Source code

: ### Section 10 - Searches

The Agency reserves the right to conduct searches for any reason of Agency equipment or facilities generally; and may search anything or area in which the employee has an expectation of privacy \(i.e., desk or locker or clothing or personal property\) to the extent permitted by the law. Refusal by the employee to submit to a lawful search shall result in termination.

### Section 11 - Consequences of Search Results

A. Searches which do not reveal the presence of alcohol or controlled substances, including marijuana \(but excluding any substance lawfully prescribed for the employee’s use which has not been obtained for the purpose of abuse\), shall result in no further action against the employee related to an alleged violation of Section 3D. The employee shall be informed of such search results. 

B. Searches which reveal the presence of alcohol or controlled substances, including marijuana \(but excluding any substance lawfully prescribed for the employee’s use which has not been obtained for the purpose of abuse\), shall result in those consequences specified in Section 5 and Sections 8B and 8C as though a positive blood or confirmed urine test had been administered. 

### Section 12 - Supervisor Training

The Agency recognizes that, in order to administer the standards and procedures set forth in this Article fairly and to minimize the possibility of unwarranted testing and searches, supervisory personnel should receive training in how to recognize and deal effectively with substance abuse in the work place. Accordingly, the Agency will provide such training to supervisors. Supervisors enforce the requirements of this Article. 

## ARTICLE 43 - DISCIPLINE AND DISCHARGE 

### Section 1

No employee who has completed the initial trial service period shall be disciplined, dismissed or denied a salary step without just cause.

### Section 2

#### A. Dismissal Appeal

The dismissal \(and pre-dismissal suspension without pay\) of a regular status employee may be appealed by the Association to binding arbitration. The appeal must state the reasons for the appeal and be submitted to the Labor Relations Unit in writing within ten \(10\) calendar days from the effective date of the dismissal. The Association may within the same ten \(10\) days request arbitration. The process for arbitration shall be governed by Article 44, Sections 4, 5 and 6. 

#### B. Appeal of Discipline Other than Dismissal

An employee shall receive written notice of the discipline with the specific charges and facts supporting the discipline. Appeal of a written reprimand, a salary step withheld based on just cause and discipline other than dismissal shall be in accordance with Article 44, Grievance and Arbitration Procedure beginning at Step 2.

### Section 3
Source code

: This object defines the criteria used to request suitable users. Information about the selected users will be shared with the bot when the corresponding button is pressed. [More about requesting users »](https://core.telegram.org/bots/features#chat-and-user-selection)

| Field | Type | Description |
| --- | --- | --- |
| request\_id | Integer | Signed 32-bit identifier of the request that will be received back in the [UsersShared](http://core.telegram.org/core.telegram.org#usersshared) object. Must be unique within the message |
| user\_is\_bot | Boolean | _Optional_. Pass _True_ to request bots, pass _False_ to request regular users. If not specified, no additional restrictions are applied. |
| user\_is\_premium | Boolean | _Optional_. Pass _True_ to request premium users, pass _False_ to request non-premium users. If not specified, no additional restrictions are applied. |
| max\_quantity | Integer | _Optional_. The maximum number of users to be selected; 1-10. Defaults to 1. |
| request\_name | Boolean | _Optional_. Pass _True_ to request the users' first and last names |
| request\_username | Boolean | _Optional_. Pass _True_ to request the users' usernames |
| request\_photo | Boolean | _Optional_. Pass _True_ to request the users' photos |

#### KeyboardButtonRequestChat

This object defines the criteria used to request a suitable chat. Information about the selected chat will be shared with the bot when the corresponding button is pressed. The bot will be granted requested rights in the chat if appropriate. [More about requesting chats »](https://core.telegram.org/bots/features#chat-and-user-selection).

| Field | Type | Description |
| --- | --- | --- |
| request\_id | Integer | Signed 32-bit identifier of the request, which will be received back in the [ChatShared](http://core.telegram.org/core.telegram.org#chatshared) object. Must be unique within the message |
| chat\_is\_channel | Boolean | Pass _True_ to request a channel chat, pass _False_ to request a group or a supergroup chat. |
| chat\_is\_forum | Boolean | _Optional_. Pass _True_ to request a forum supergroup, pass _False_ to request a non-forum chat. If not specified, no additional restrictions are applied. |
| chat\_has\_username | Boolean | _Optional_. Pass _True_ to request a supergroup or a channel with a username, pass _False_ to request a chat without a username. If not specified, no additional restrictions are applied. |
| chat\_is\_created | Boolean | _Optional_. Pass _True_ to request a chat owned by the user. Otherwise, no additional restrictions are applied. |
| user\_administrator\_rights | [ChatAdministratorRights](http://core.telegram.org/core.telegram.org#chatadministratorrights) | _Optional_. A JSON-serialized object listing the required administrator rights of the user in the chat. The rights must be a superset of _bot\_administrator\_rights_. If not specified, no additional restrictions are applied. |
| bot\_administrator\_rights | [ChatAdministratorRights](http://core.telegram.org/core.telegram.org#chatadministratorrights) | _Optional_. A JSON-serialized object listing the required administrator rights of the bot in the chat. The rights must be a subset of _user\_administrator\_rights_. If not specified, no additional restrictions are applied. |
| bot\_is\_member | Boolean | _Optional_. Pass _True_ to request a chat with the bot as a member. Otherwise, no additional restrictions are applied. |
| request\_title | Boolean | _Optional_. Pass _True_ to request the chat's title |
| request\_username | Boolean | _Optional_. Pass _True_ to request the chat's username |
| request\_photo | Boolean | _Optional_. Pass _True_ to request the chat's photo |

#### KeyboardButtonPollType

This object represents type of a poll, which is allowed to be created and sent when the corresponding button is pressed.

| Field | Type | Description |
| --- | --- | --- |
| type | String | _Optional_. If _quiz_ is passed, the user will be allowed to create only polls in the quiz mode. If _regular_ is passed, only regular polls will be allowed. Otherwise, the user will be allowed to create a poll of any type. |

==*==

### EXERCISE GOAL:
Reproduce every one of the entries above word for word, with no changes.

### REPLY TO THE TASK:
Source code

: ### Section 10 - Searches

The Agency reserves the right to conduct searches for any reason of Agency equipment or facilities generally; and may search anything or area in which the employee has an expectation of privacy \(i.e., desk or locker or clothing or personal property\) to the extent permitted by the law. Refusal by the employee to submit to a lawful search shall result in termination.

### Section 11 - Consequences of Search Results

A. Searches which do not reveal the presence of alcohol or controlled substances, including marijuana \(but excluding any substance lawfully prescribed for the employee’s use which has not been obtained for the purpose of abuse\), shall result in no further action against the employee related to an alleged violation of Section 3D. The employee shall be informed of such search results. 

B. Searches which reveal the presence of alcohol or controlled substances, including marijuana \(but excluding any substance lawfully prescribed for the employee’s use which has not been obtained for the purpose of abuse\), shall result in those consequences specified in Section 5 and Sections 8B and 8C as though a positive blood or confirmed urine test had been administered. 

### Section 12 - Supervisor Training

The Agency recognizes that, in order to administer the standards and procedures set forth in this Article fairly and to minimize the possibility of unwarranted testing and searches, supervisory personnel should receive training in how to recognize and deal effectively with substance abuse in the work place. Accordingly, the Agency will provide such training to supervisors. Supervisors enforce the requirements of this Article. 

## ARTICLE 43 - DISCIPLINE AND DISCHARGE 

### Section 1

No employee who has completed the initial trial service period shall be disciplined, dismissed or denied a salary step without just cause.

### Section 2

#### A. Dismissal Appeal

The dismissal \(and pre-dismissal suspension without pay\) of a regular status employee may be appealed by the Association to binding arbitration. The appeal must state the reasons for the appeal and be submitted to the Labor Relations Unit in writing within ten \(10\) calendar days from the effective date of the dismissal. The Association may within the same ten \(10\) days request arbitration. The process for arbitration shall be governed by Article 44, Sections 4, 5 and 6. 

#### B. Appeal of Discipline Other than Dismissal

An employee shall receive written notice of the discipline with the specific charges and facts supporting the discipline. Appeal of a written reprimand, a salary step withheld based on just cause and discipline other than dismissal shall be in accordance with Article 44, Grievance and Arbitration Procedure beginning at Step 2.

### Section 3
Source code

: This object defines the criteria used to request suitable users. Information about the selected users will be shared with the bot when the corresponding button is pressed. [More about requesting users »](https://core.telegram.org/bots/features#chat-and-user-selection)

| Field | Type | Description |
| --- | --- | --- |
| request\_id | Integer | Signed 32-bit identifier of the request that will be received back in the [UsersShared](http://core.telegram.org/core.telegram.org#usersshared) object. Must be unique within the message |
| user\_is\_bot | Boolean | _Optional_. Pass _True_ to request bots, pass _False_ to request regular users. If not specified, no additional restrictions are applied. |
| user\_is\_premium | Boolean | _Optional_. Pass _True_ to request premium users, pass _False_ to request non-premium users. If not specified, no additional restrictions are applied. |
| max\_quantity | Integer | _Optional_. The maximum number of users to be selected; 1-10. Defaults to 1. |
| request\_name | Boolean | _Optional_. Pass _True_ to request the users' first and last names |
| request\_username | Boolean | _Optional_. Pass _True_ to request the users' usernames |
| request\_photo | Boolean | _Optional_. Pass _True_ to request the users' photos |

#### KeyboardButtonRequestChat

This object defines the criteria used to request a suitable chat. Information about the selected chat will be shared with the bot when the corresponding button is pressed. The bot will be granted requested rights in the chat if appropriate. [More about requesting chats »](https://core.telegram.org/bots/features#chat-and-user-selection).

| Field | Type | Description |
| --- | --- | --- |
| request\_id | Integer | Signed 32-bit identifier of the request, which will be received back in the [ChatShared](http://core.telegram.org/core.telegram.org#chatshared) object. Must be unique within the message |
| chat\_is\_channel | Boolean | Pass _True_ to request a channel chat, pass _False_ to request a group or a supergroup chat. |
| chat\_is\_forum | Boolean | _Optional_. Pass _True_ to request a forum supergroup, pass _False_ to request a non-forum chat. If not specified, no additional restrictions are applied. |
| chat\_has\_username | Boolean | _Optional_. Pass _True_ to request a supergroup or a channel with a username, pass _False_ to request a chat without a username. If not specified, no additional restrictions are applied. |
| chat\_is\_created | Boolean | _Optional_. Pass _True_ to request a chat owned by the user. Otherwise, no additional restrictions are applied. |
| user\_administrator\_rights | [ChatAdministratorRights](http://core.telegram.org/core.telegram.org#chatadministratorrights) | _Optional_. A JSON-serialized object listing the required administrator rights of the user in the chat. The rights must be a superset of _bot\_administrator\_rights_. If not specified, no additional restrictions are applied. |
| bot\_administrator\_rights | [ChatAdministratorRights](http://core.telegram.org/core.telegram.org#chatadministratorrights) | _Optional_. A JSON-serialized object listing the required administrator rights of the bot in the chat. The rights must be a subset of _user\_administrator\_rights_. If not specified, no additional restrictions are applied. |
| bot\_is\_member | Boolean | _Optional_. Pass _True_ to request a chat with the bot as a member. Otherwise, no additional restrictions are applied. |
| request\_title | Boolean | _Optional_. Pass _True_ to request the chat's title |
| request\_username | Boolean | _Optional_. Pass _True_ to request the chat's username |
| request\_photo | Boolean | _Optional_. Pass _True_ to request the chat's photo |

#### KeyboardButtonPollType

This object represents type of a poll, which is allowed to be created and sent when the corresponding button is pressed.

| Field | Type | Description |
| --- | --- | --- |
| type | String | _Optional_. If _quiz_ is passed, the user will be allowed to create only polls in the quiz mode. If _regular_ is passed, only regular polls will be allowed. Otherwise, the user will be allowed to create a poll of any type. |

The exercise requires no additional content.